A new piece of real world information also casts some intriguing light on David’s friend Lenny (Aubrey Plaza) and the possibility that David may have tampered with his own mind – taking the concept of repressed memories onto a whole new level of weirdness (key hint: a dog named King).
While there’s a couple of sequences that feature action (Kerry’s fight sequence outside Dr. Poole’s home; an action sequence inside it), Legion steadfastly remains a series about ideas, thoughts and memories – and the tricks they can play on each other – as well as the connections made between people, regardless of their race, gender or age.
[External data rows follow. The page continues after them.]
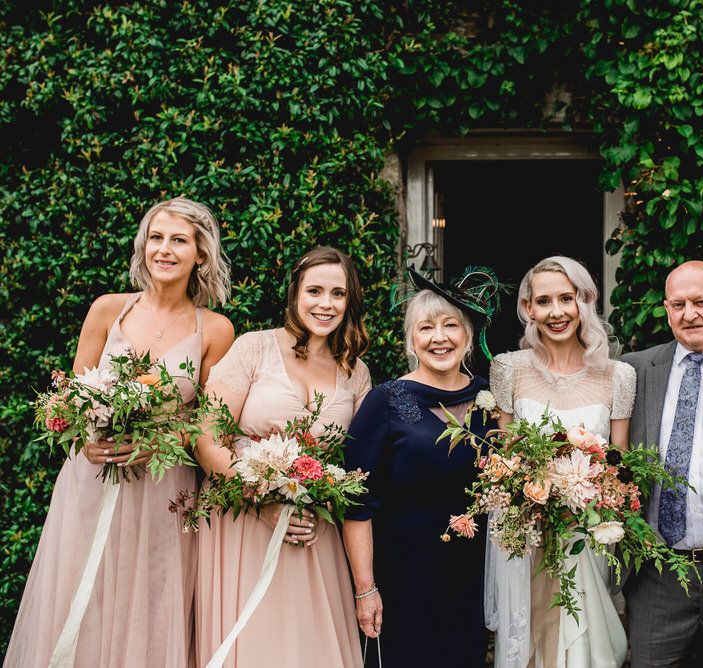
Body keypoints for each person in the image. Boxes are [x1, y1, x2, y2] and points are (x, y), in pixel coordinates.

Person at [4, 197, 235, 667]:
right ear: (142, 247)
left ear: (200, 255)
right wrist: (85, 441)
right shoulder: (109, 310)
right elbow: (68, 403)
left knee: (152, 602)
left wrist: (156, 442)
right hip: (91, 483)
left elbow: (210, 425)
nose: (164, 250)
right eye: (155, 238)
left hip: (162, 490)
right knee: (82, 600)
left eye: (178, 240)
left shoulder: (215, 329)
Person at [194, 246, 372, 668]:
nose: (325, 304)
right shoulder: (253, 348)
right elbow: (206, 438)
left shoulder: (356, 372)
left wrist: (326, 495)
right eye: (314, 291)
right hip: (241, 524)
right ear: (295, 294)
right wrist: (262, 501)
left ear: (350, 302)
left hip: (314, 533)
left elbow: (357, 464)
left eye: (337, 294)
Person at [342, 265, 501, 667]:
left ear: (467, 337)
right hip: (403, 579)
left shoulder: (492, 399)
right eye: (426, 328)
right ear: (411, 340)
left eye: (451, 325)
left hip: (471, 577)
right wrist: (365, 590)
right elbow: (356, 505)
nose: (439, 337)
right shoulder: (385, 402)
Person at [486, 255, 636, 668]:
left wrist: (586, 497)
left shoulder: (619, 376)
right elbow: (505, 458)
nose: (556, 312)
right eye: (544, 301)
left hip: (587, 540)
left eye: (566, 299)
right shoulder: (508, 369)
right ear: (528, 309)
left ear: (584, 301)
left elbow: (619, 471)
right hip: (528, 540)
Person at [621, 260, 703, 667]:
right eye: (678, 304)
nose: (690, 314)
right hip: (657, 578)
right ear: (666, 310)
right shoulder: (635, 370)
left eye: (701, 302)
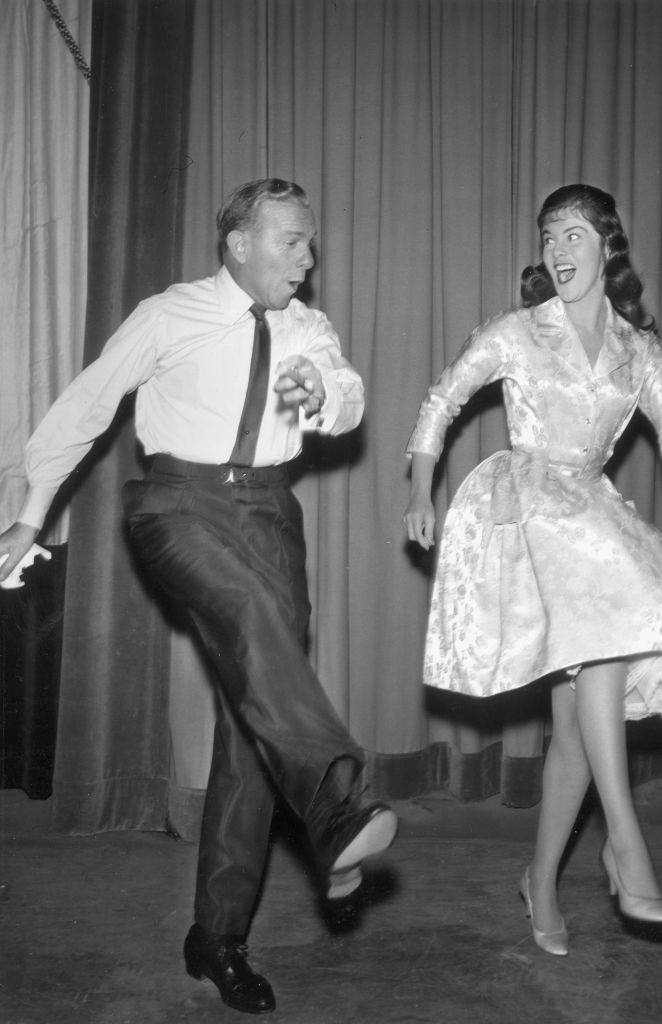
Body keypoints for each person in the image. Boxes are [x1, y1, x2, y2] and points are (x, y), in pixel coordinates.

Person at [0, 178, 397, 1014]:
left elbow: (347, 392)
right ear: (239, 243)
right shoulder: (168, 313)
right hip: (175, 504)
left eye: (311, 243)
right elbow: (88, 404)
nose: (306, 258)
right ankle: (332, 798)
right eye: (291, 240)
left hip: (268, 514)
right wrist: (29, 518)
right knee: (253, 625)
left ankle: (215, 937)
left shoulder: (306, 328)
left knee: (253, 729)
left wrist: (321, 395)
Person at [403, 184, 662, 957]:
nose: (557, 250)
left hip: (589, 508)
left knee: (575, 732)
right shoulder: (517, 332)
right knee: (607, 651)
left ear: (607, 247)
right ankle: (624, 840)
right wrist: (422, 488)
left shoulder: (635, 349)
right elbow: (440, 402)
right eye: (548, 236)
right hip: (529, 508)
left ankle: (540, 880)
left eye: (574, 235)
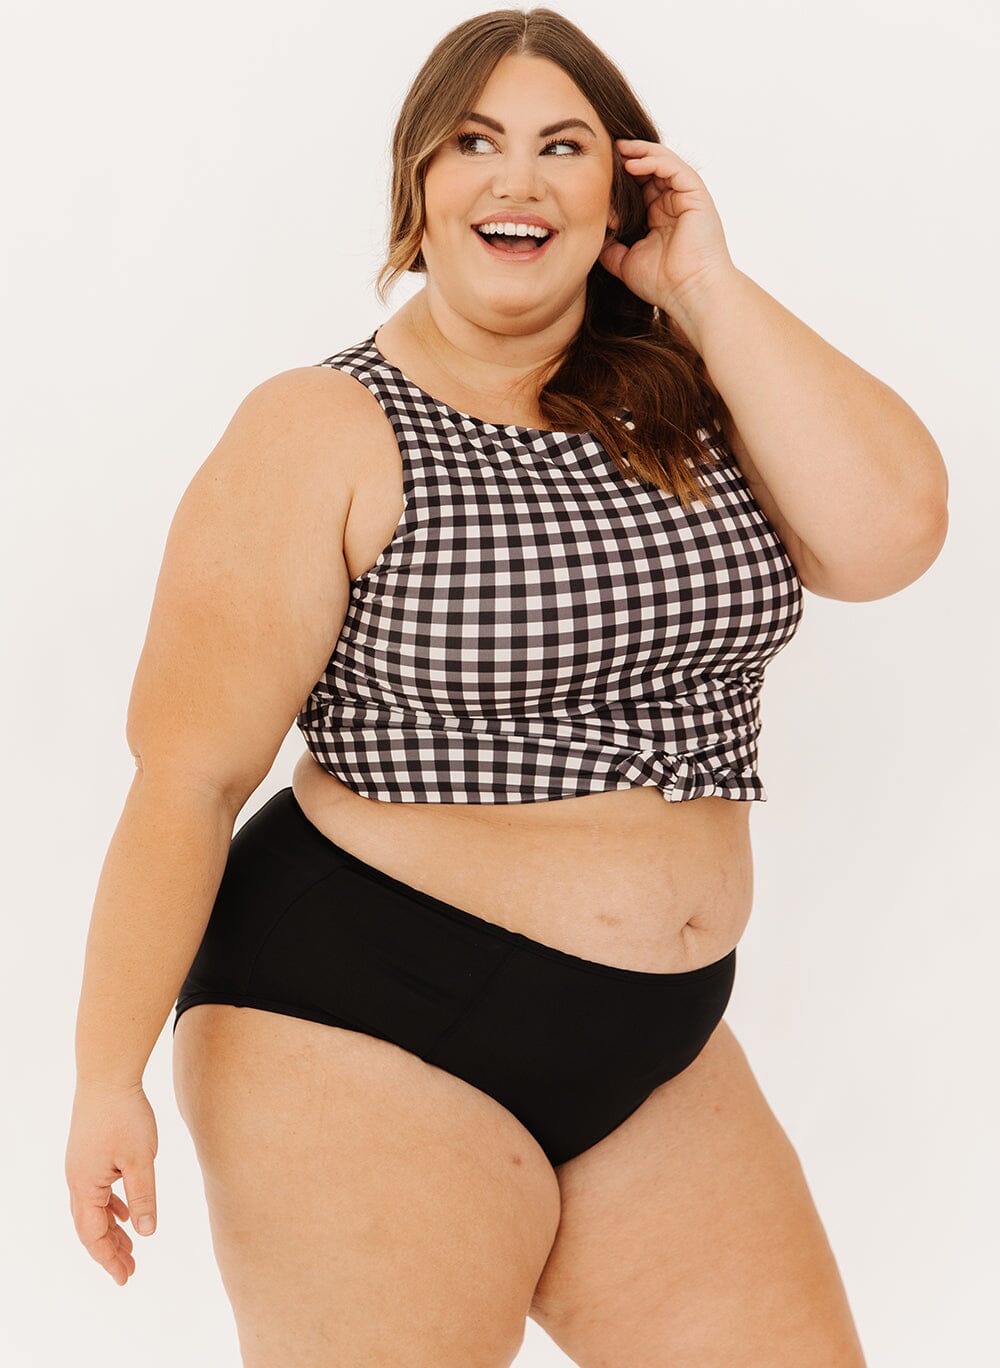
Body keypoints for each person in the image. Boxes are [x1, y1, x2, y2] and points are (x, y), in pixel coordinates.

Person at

Even as the overall story progresses in a linear manner, the side trips and excursions into the past hold as much weight as anything happening in the present in the real world – or any other.
Chapter 4 is possibly the most fun you can have watching a comic book-related show without actually doing the good acid. Each of the worlds I depicts has a unique feel and, on top of that (and within the universe of the show) feels completely real and really complete.
Chapter 4 is compelling evidence e that Legion is one of the best shows on TV right now.